Yes Please works completely different to your traditional book, there’s no begin, middle or end, it works more as a sophisticated scrap book that beholds a bundle of memories, advice, warnings and anecdotes that will please Poehler’s die-hard fans while intriguing to those perhaps unfamiliar to her work. Told in three seperate section entitled “Say Whatever You Want”, “Do Whatever You Want” and “Be Whoever You Want”, Yes Please gives readers a glimpse of, not only Poehler’s professional journey from comedy fan to comedy genius but also allows us to get a personal yet respectful insight into the inner working of her childhood, adolescence and relationships.

Certain chapters are going to stick out to individual readers more than others will, there were definitely moments within the book where my eyes skimmed over thinking “this doesn’t really apply to me”, while others hit the mark completely. Still, within those chapters where I felt a little like I was listening to the grown ups talk, the comedy was bang on which allowed for enjoyment none the less.
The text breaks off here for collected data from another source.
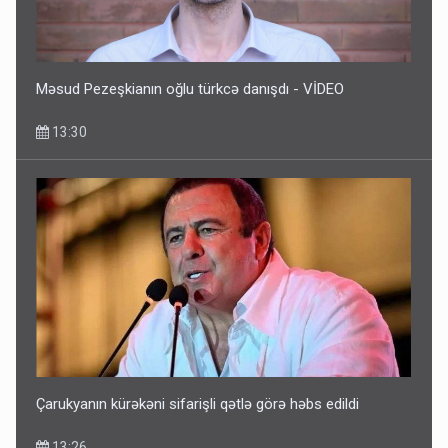
Məsud Pezeşkianın oğlu türkcə danışdı - VİDEO
13:30
Çarukyanın kürəkəni sifarişli qətlə görə həbs edildi
13:26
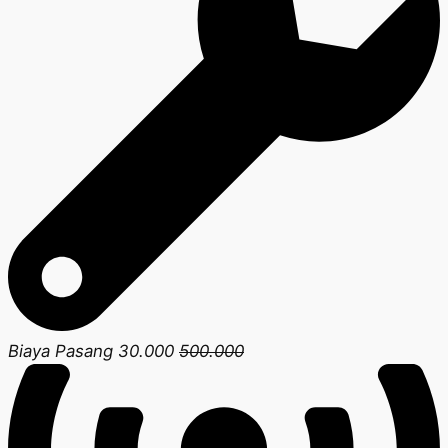
Biaya Pasang 30.000
500.000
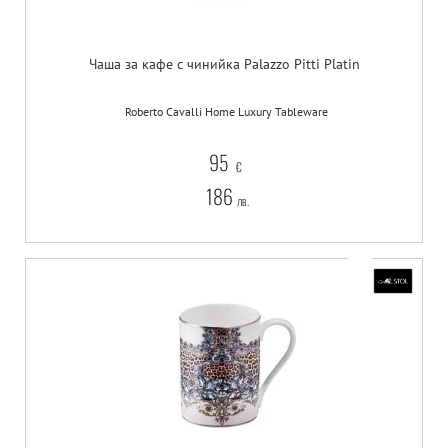
Чаша за кафе с чинийка Palazzo Pitti Platin
Roberto Cavalli Home Luxury Tableware
95
€
186
лв.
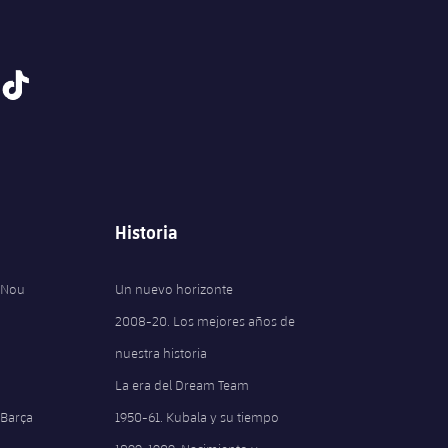
tiktok
Historia
 Nou
Un nuevo horizonte
2008-20. Los mejores años de
nuestra historia
La era del Dream Team
 Barça
1950-61. Kubala y su tiempo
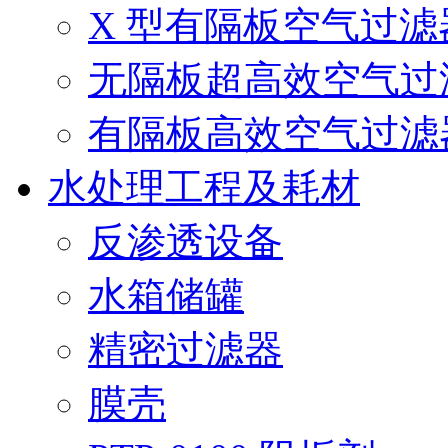
X 型有隔板空气过滤
无隔板超高效空气过
有隔板高效空气过滤
水处理工程及耗材
反渗透设备
水箱储罐
精密过滤器
膜壳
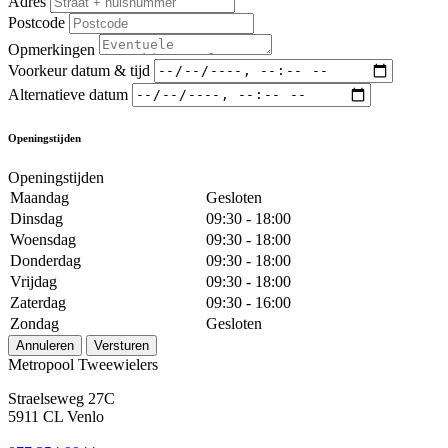
Adres
Postcode
Opmerkingen
Voorkeur datum & tijd
Alternatieve datum
Openingstijden
Openingstijden
Maandag
Gesloten
Dinsdag
09:30 - 18:00
Woensdag
09:30 - 18:00
Donderdag
09:30 - 18:00
Vrijdag
09:30 - 18:00
Zaterdag
09:30 - 16:00
Zondag
Gesloten
Annuleren
Versturen
Metropool Tweewielers
Straelseweg 27C
5911 CL Venlo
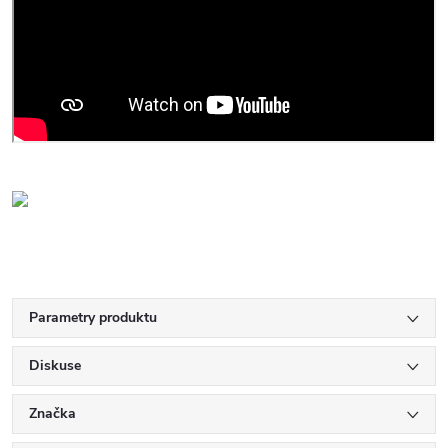
Parametry produktu
Diskuse
Značka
For me, what was the cement of entertainment within Yes Please was the inspiration, frank and honest way Poehler speaks of “the biz” and how hard work pays off. How success has many different levels and how you won’t know until you try. I find the writings of successful women very inspiring and when women like Poehler tackle said subject matter with wit, honesty and an infectious determination, it becomes undeniably readable to me.

While all this is completely thrilling to read and informative while entertaining, my main issue with Yes Please is the lack of real heart within the book as a whole. Yes, Poehler opens up about the more personal sides of her life and yes, it’s clear to see just how passionate she is about her work and life but she shoots herself in the foot from page one by continuously complaining about just how hard writing a book is. As a reader, I don’t want to hear that and as a fan, I want to believe that she approached this task with as much gusto as she does her other projects. Alas, her constant ramblings on how she “has no business writing a book”, is humbling to a fault.

This isn’t to say that everybody that is a great actor or comedian that writes a book has to be amazing from the beginning but if they don’t believe in their own story, the reader wont either. While I was a little disappointing by this, being a Poehler fan before reading, I still found her witty anecdotes and sweet nature charming, while finding myself that little more more motivated with my own work after reading.